The world’s attention has been on Gaza since the 7 October 2023 Hamas assault on Israel and the ensuing bombardment of the Gaza Strip, leading to the killing and jailing of Palestinian journalists. In its latest census of journalists jailed around the globe as of 1 December 2023, press freedom watchdog CPJ ranked Israel as the joint sixth-biggest jailer of journalists, alongside Iran and behind China, Myanmar, Belarus, Russia and Vietnam.

According to the report, there were 17 Palestinian reporters held in Israeli jails on 1 December, compared to one in the previous year.

“Overall, Israel has detained more than 20 journalists since the war began, but those released before 1 December or held after that date are not included in the 2023 census,” CPJ said.

Israel’s status as one of the world’s worst jailers of journalists has been grabbing the headlines given that the Israel-Gaza war continues to dominate the global news agenda. CPJ’s Africa programme coordinator Angela Quintal says: “In the process, the plight of detained journalists in Africa has largely been ignored, in much the same way that the conflicts and resultant humanitarian crises in several African countries hardly get global attention.”

Disturbing trend
In Africa, the CPJ report listed Eritrea – with 16 journalists in jail – as the world’s seventh-worst jailer of journalists and the worst on the continent. Journalists held in Eritrea include some of the longest-known cases of journalists imprisoned around the world; none has ever been charged.

In sub-Saharan Africa, according to the report, the number of journalists jailed on 1 December rose to 47 from 31 in 2022 and 30 in 2021, with Ethiopia (8) and Cameroon (6) ranking as the second and third-worst in the region.

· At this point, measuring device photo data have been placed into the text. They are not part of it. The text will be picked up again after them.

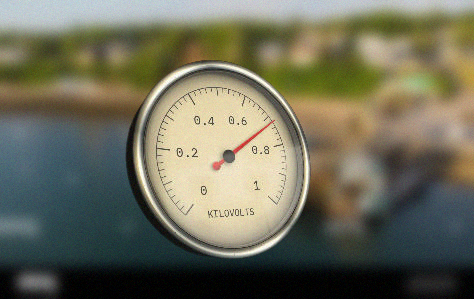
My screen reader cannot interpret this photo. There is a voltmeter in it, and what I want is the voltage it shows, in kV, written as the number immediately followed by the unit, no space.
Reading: 0.72kV
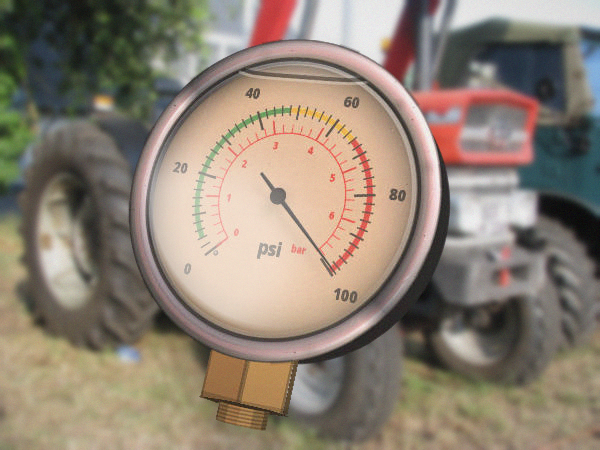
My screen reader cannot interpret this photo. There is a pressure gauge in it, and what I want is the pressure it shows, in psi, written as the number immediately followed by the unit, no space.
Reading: 99psi
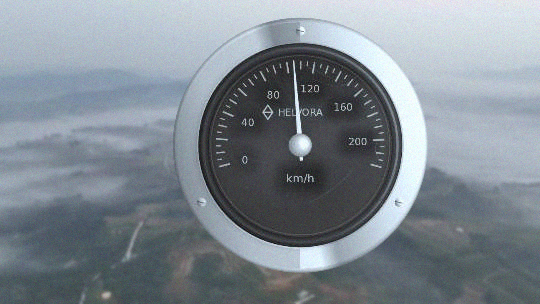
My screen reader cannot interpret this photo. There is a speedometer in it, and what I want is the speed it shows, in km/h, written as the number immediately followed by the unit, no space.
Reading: 105km/h
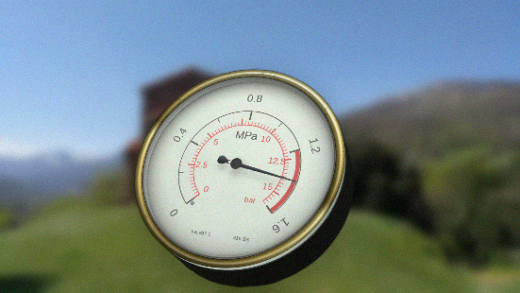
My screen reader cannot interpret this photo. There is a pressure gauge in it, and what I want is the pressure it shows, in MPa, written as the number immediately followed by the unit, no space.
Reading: 1.4MPa
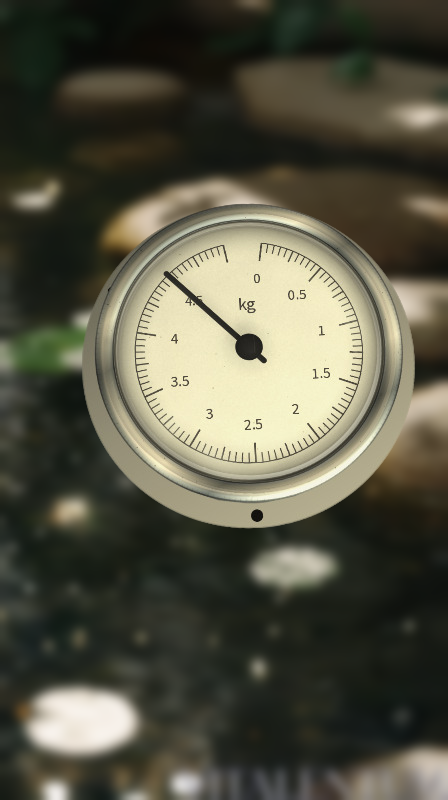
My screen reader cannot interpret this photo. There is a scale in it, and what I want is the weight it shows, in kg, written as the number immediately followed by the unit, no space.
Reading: 4.5kg
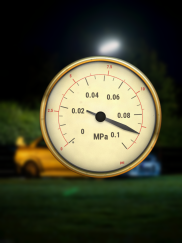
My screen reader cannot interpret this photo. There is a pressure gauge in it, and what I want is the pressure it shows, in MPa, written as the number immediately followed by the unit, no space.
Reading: 0.09MPa
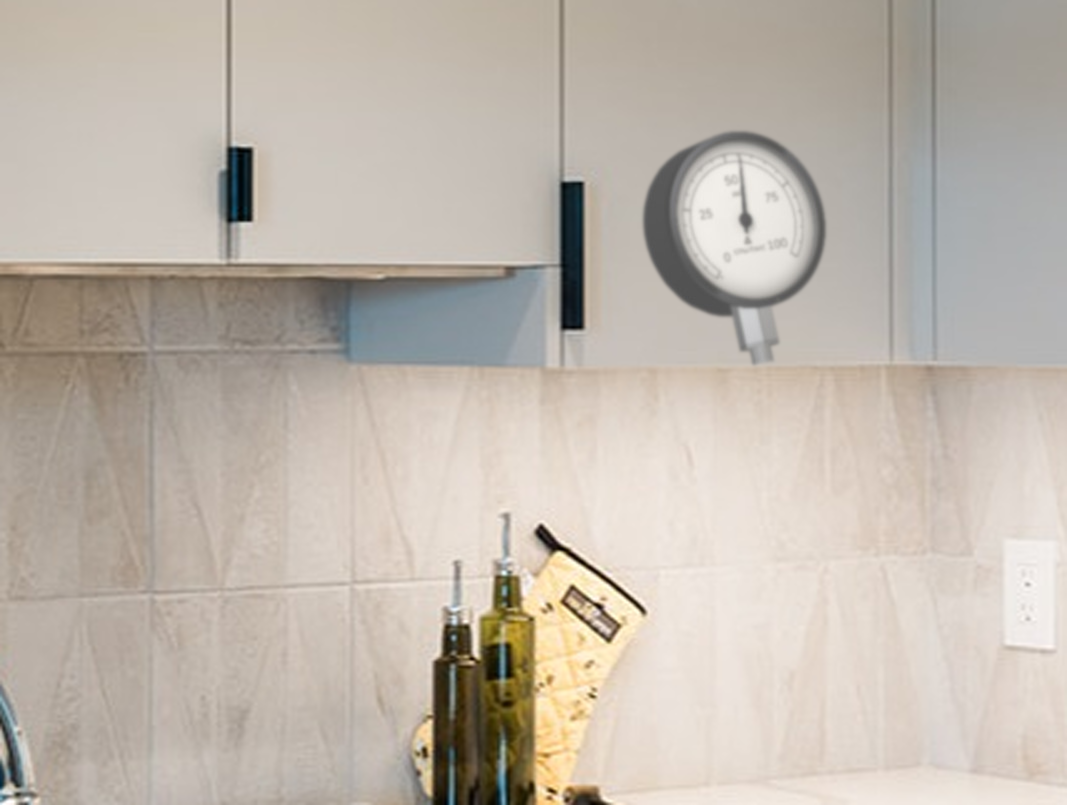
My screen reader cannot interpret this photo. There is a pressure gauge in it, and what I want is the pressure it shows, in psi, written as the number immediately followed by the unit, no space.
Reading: 55psi
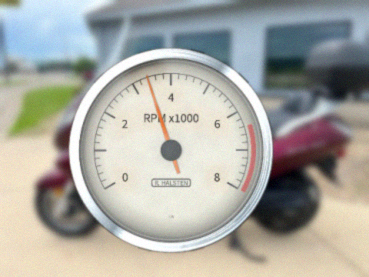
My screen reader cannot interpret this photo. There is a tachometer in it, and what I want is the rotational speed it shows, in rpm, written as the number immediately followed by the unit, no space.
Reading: 3400rpm
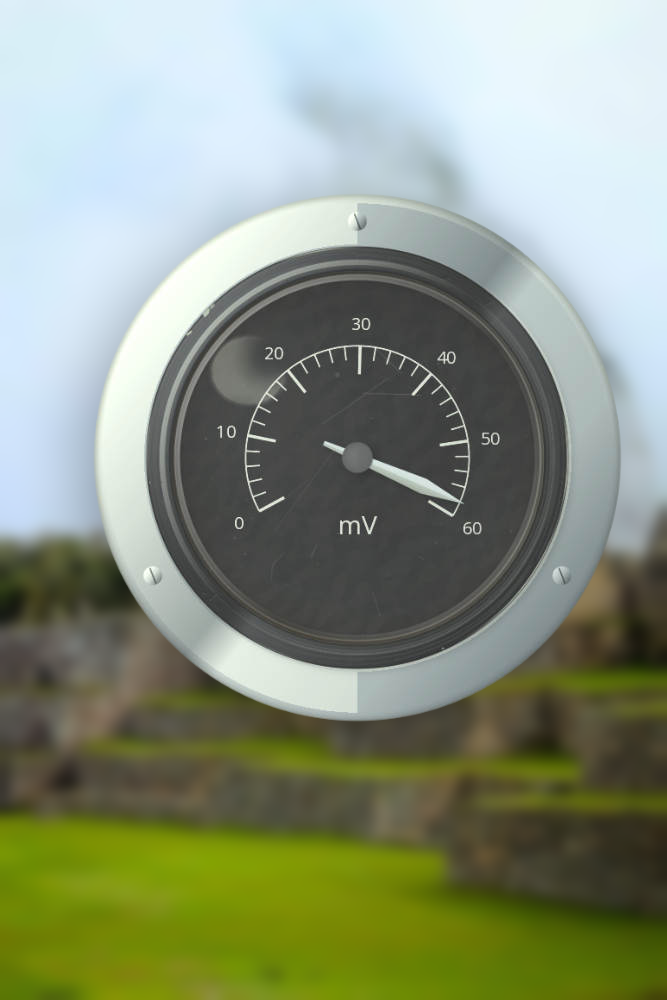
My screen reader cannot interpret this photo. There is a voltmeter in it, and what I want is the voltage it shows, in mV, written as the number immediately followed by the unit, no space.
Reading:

CPJ said the number of jailed Ethiopian journalists reflects the difficult environment for the media in Ethiopia.

Despite the 2022 signing of a peace agreement that ended two years of civil war, parts of Ethiopia remain restive and conflict is raging in the country’s Amhara State between regional militia and federal forces. The eight journalists in CPJ’s census were arrested in 2023 after covering this conflict.

They know the world isn’t watching and probably doesn’t care

The CPJ snapshot also highlighted media crackdowns in Senegal, Zambia, Angola and Madagascar. Senegal, which has five journalists jailed, has only appeared on the census twice previously – 2008 and 2022 – with one jailed journalist in those years. The DRC, Zambia, Angola, Burundi and Nigeria all had one journalist listed in 2023. Madagascar, appearing for the first time on the census, also held one journalist.

The case of Stanis Bujakera Tshiamala

In the DRC, Stanis Bujakera Tshiamala, a correspondent for our sister publication Jeune Afrique, Reuters and deputy director of the news site Actualite, who has more than 570,000 followers on X, has been languishing in a communal cell in Kinshasa’s notorious Makala prison.

He was imprisoned following the publication of an article by Jeune Afrique’s Paris-based editorial team implicating Congolese military intelligence in the assassination of a former minister turned opposition figure, Chérubin Okende.

Stanis, in jail for over four months now, has been charged under a combined application of the penal code and a digital code, passed earlier in 2023, and press law enabling DRC authorities to prosecute and imprison journalists for sharing “false news” and for sharing information electronically.

The charges brought against Stanis underscored concerns about the ongoing criminalisation of journalism, CPJ said.

Last week, a hundred intellectuals, writers, journalists and activists including Nigerian playwright Wole Soyinka and philosopher Achille Mbembe, signed a petition calling for Stanis’ immediate release from jail.

For CPJ, the lack of global attention on the plights of Stanis and all other journalists in African jails has sent a disturbing signal to the African leaders.

“It is unsurprising that some of the leaders and autocrats on our continent are emboldened. They know the world isn’t watching and probably doesn’t care,” Quintal tells The Africa Report. “The bottom line is: one journalist in jail, is one journalist too many, wherever they are in the world. No journalist should be in jail for their work.”